● Work order: In the book review below, reproduce word for word everything from "Goodman’s talent for" down to "survival that day.".

● Selected excerpt:
+--
Book Review

Brent Goodman, Far From Sudden, Black Lawrence, 2013

by Richard Swanson

The word “flashy,” might pop into mind when you first have Brent Goodman’s new work in hand. Or maybe “highly attractive” is a better way of putting it.  The folks at Black Lawrence Press have done a masterful design with his book, no doubt inspired by Goodman’s far-ranging but subtle imagination.

Goodman’s talent for provocative titles pops up immediately. Skimming “Far from Sudden’s” table of contents, we can’t help being hooked: “Hearses Are the New Black,” “There’s a Lot of Loneliness in Dutch Poetry,” “This Morning I Woke with a New Twin,” and—ready for this?—“Jonathon Edwards Channeling Albert Einstein to the Wrong Family During an Unaired Taping of Crossing Over.”

“Modernist” might seem a convenient word for this material, except that most of “Far from Sudden” is traditionally grounded, a book rooted in the author’s life story and daily insights. Goodman effortlessly and affectionately infuses his Jewish, gay, recovered-hippie backgrounds into these pages. His writing showcases his command of conventional prosody.  

Goodman had a serious heart attack in 2009, and one of the best poems in the collection is about his perilous survival that day.

The Ground Left Me

This morning I had a heart attack,
gurneyed pale and shirtless 02 mask

past my coworkers. I was crying
when I told you Something’s very wrong

and you squeezed both my numbing hands
before calling help. Inside MedFlight

the ground left me. Touching down Wausau
they thread the stent in twenty minutes

from groin to heart.  You and my parents
hugging in my room.  And I’m there too.

I love the deliberately chaotic syntax, which conveys panic, in this work’s opening, and the disjointed grammar in its middle, which captures the narrator’s physical and mental dislocation.  Plus, the poem’s final line has terrific understatement—a medicated survivor’s grateful but stupefied wonder over how this life-threatening event started and ended.

There’s sly richness in many of these poems, for example, in the beginning of “Rhinelander”: Took three weeks just to get the cork out/of that stubborn Three Blind Mice Merlot/. Tonight I invent new tools because/the smartest monkey wins. . . .”  This offbeat drollery threads it way through the book’s pages, and Goodman has a knack for teasing out one-liners, like an old-pro comedian, even in this love poem excerpt:

I like the smell of bacon. And you,
sharing my cologne after shower.
+--
● The data:

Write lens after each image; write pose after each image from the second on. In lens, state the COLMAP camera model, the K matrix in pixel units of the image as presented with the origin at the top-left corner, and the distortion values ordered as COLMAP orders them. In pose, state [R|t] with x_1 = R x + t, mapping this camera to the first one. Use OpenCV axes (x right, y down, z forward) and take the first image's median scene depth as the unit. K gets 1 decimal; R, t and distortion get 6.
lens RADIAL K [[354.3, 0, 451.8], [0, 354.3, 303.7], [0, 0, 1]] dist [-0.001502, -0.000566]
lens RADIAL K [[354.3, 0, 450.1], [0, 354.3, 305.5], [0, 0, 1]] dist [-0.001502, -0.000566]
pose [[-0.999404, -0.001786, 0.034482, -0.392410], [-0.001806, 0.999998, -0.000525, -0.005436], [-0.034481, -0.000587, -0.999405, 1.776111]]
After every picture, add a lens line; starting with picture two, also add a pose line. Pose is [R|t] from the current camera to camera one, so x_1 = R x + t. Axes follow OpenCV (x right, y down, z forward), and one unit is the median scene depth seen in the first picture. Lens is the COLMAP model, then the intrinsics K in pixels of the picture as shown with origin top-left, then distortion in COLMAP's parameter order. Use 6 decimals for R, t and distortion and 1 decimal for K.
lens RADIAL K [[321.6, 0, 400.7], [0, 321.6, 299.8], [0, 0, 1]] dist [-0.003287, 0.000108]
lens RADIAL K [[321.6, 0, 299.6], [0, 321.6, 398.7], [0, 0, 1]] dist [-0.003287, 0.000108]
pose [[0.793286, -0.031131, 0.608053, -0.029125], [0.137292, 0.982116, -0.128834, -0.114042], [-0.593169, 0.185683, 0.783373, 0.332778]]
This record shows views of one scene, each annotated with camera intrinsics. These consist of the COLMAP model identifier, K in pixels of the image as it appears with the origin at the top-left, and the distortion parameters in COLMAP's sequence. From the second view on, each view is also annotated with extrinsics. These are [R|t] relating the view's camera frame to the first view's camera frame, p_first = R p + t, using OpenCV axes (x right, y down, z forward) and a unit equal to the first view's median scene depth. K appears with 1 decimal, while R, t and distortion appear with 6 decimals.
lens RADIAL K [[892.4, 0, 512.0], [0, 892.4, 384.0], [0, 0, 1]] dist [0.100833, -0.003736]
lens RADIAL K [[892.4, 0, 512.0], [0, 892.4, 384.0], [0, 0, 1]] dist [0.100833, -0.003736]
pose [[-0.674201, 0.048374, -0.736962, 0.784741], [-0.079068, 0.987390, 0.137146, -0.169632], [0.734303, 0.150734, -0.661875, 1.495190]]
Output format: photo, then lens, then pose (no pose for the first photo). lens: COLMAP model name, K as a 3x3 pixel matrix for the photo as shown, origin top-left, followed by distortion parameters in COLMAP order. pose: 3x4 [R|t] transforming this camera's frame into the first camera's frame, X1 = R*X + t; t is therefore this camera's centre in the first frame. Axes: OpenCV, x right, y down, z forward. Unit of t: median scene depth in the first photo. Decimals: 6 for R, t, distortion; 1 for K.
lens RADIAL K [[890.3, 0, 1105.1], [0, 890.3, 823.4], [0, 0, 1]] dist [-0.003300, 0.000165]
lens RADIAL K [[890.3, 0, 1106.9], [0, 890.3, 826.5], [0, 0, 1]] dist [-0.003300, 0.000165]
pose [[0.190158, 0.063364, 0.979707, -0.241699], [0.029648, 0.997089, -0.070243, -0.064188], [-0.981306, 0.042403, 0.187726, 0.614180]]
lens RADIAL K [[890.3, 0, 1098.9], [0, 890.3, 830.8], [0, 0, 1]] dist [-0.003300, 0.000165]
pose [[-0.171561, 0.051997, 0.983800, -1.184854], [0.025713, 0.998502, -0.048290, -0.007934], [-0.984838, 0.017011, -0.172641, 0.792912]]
+--
● Written reply:
Goodman’s talent for provocative titles pops up immediately. Skimming “Far from Sudden’s” table of contents, we can’t help being hooked: “Hearses Are the New Black,” “There’s a Lot of Loneliness in Dutch Poetry,” “This Morning I Woke with a New Twin,” and—ready for this?—“Jonathon Edwards Channeling Albert Einstein to the Wrong Family During an Unaired Taping of Crossing Over.”

“Modernist” might seem a convenient word for this material, except that most of “Far from Sudden” is traditionally grounded, a book rooted in the author’s life story and daily insights. Goodman effortlessly and affectionately infuses his Jewish, gay, recovered-hippie backgrounds into these pages. His writing showcases his command of conventional prosody.  

Goodman had a serious heart attack in 2009, and one of the best poems in the collection is about his perilous survival that day.